At La Fonda, there’s a Western swing band playing in the arcade bar, and the tourists are dancing like rhinestone cowboys and their booted cowgirls, so we take the elevator to the Bell Tower, to drink in the open air over the streets. It’s quiet and the evening is glassy with stars. Lifting her martini, she points out the constellations as they emerge — Bear, Spider God, Elk Skin, Coyote, Two Dogs. Tséh Dog speaks: “Why do we do this? James Dean asks Bud before the chickie run in stolen cars toward the bluffs. Why do we do this? the boy asks his father under the spokes of the sundance tree where the hooks hang. Why do we do this? Jesus asks his father from the bloodstained cross. You’ve gotta do something, Bud says, and is crucified in his car.
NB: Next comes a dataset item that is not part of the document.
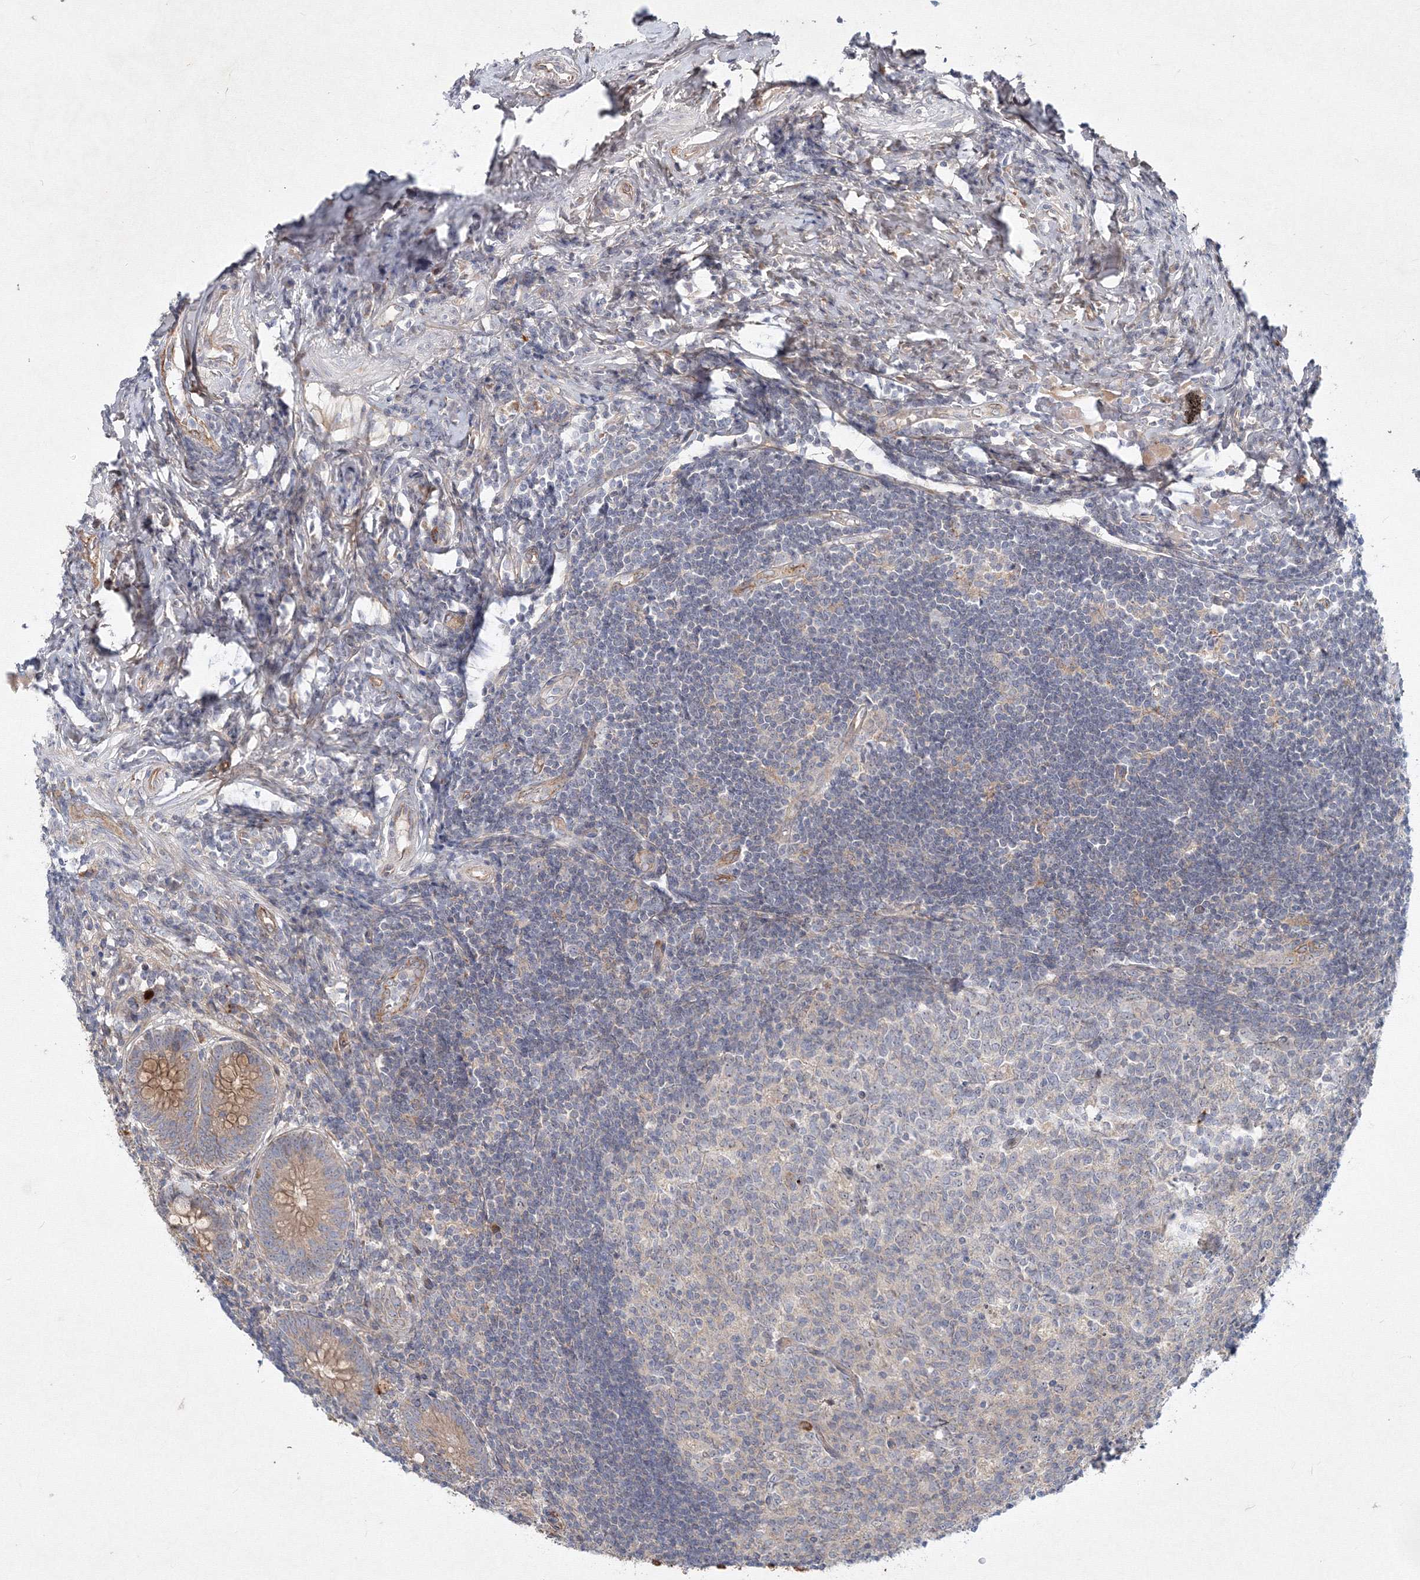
{"staining": {"intensity": "moderate", "quantity": "25%-75%", "location": "cytoplasmic/membranous"}, "tissue": "appendix", "cell_type": "Glandular cells", "image_type": "normal", "snomed": [{"axis": "morphology", "description": "Normal tissue, NOS"}, {"axis": "topography", "description": "Appendix"}], "caption": "Immunohistochemical staining of unremarkable appendix reveals moderate cytoplasmic/membranous protein positivity in about 25%-75% of glandular cells.", "gene": "WDR49", "patient": {"sex": "female", "age": 54}}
So say the fathers, but that’s not it. Marlon Brando says, What’ve you got? Is it our fate to dash ourselves against the sky, to interrupt the stars with craziness?” I don’t know what to say to her. By now she is soft and melancholy with the alcohol. She is out on some bough of self, and it bends under her weight. There is her gravity. There is the earth’s gravity. There is Mars, and dead astronauts. She is on the rim of a red crater in being. Finally she says, “Fuck it. Let’s go down and dance with the cowboys.”

Unknown, I pass through the thick bodies as they two-step. They think it’s the warp of their drinks working on them. No, that shiver is a ghost through your flesh, insisting, Yes, yes, I’m here. A guitar string twangs. The hi-hat ticks. The air is heavy with perfume, as if it runs from the faucets of the rooms. These people make me nervous, and soon I’m waiting at the edge, beneath the surface. Alone, Tséh Dog grooves and ruts between them, and a little space forms. But they can’t get far from her. No one gets far, that’s what I’ve learned since 1881. That’s what it is to haunt and be haunted. A shadow is never merely a shadow, you can ask Pat Garrett. When the band takes a break, I sit beside Tséh Dog at the bar. She is panting. Sipping from her martini, she pulls out one of the relics of the third astronaut. Her smile is crooked. “I think this is the hotel,” Tséh Dog says, brandishing a ratty paperback, “from this book.”